Now. I have lived in this house for eight years. When we moved in, it was so infested with little teeny country mice that they would run along the floorboards in the middle of the day, as if they could not care less that I was right there in the room. Getting rid of them was a major ordeal, and involved many horrors that I will not get into right now. Here and there, from time to time, a mouse will turn up inside my home. I am well past the point of being especially bothered by this. We live in the country, we have a huge field, I like to put seed out for the birds, mice are sometimes going to be a thing. We have mostly beaten them back. I think they are all in my nice new shed now. But I have never, never, seen a cockroach in this house. Cockroaches are not a rural thing, as far as I can tell not in Virginia, and certainly not in my home. They are a city thing, an apartment thing, and I hate them with every fiber of my being. I simply will not abide cockroaches.

So I dispatched this evil fucker and spent the rest of that night fidgeting and freaking out and having terrible nightmares. I did not tell my wife about the cockroach, because I thought perhaps by ignoring the problem it would simply go away. Then, two days later, my wife spotted another cockroach inside our screened porch, roughly eight feet from where I'd spotted the first guy. And unlike the first guy, this one escaped punishment and vanished, as cockroaches are known to do. In a panic, I called a maid service to come to my home and do a deep-cleaning of every inch, so that there could not possibly be any sustenance for these stray cockroaches, and so that their home could be discovered and destroyed. No more roaches were seen during the cleaning the following day.

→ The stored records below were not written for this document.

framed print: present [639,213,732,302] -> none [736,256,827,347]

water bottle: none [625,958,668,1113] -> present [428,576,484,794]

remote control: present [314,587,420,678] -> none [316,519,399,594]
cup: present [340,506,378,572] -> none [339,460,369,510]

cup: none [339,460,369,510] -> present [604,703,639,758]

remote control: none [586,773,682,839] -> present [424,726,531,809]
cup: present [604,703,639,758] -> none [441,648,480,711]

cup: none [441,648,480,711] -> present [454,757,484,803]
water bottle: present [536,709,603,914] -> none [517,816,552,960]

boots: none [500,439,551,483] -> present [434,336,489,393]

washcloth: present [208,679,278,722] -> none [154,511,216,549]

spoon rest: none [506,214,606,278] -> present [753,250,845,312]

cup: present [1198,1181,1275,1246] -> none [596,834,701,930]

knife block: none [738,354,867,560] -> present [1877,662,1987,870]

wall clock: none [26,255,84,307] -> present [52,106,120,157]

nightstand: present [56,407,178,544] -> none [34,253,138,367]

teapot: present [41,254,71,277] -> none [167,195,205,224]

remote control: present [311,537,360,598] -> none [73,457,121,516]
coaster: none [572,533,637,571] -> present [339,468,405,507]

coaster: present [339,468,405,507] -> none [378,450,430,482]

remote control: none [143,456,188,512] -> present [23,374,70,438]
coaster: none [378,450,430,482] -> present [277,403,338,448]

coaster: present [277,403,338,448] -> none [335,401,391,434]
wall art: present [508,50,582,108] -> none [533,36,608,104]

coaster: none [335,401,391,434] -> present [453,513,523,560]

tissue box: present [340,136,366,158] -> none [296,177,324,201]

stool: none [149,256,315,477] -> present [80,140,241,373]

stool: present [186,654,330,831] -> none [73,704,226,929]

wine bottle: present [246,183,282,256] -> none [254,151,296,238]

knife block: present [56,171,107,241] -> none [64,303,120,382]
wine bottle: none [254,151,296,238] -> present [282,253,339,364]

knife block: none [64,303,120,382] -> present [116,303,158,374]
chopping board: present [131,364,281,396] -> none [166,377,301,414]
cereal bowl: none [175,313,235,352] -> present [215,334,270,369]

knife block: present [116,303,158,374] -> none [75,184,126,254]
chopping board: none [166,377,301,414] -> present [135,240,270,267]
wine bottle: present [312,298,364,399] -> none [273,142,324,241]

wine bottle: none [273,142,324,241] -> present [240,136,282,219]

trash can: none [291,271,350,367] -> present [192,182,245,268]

Then, Tuesday night. A small cockroach marched across my fucking living room floor and parked himself next to my slippers, again in the same area of my home where the other two had been spotted. This fellow could not escape his fate, but three cockroaches, out in the open, in seven days, is alarming. My clean and renewed and frankly quite lovely little country home suddenly has cockroaches, despite having been gutted to the bone for an entire summer and despite having had almost zero food stored anywhere inside of it for whole damn months. We have scheduled an exterminator. At this point it would be fine if this exterminator's course of action involved burning the entire house down. To be rid of the cockroaches, I would be willing to live in a tree.

Still, questions remained: Where are the cockroaches coming from? How did they get into my house? The answer to these questions was discovered Wednesday morning, when my wife went looking for a blanket to throw over her shoulders as she moved about the home on a brisk autumn day. Not sure where our blankets might've ended up during the shuffling of furniture, she popped open the ancient, gnarled, Smart car–sized and cavernous wood-and-leather trunk stationed next to my favorite sofa and discovered, to her screeching horror, that the interior of it is crawling with cockroaches, skittering and surging up out of its inky depths. A swirling vortex of cockroaches. A cockroach galaxy. The blankets are in there as well, but they will never again be touched by human skin. We have located the vector. From my dead mother-in-law's Florida condo we inherited a moldered, accursed old heirloom, hiding within its dank interior a full-blown cockroach infestation. Hereditary is for children.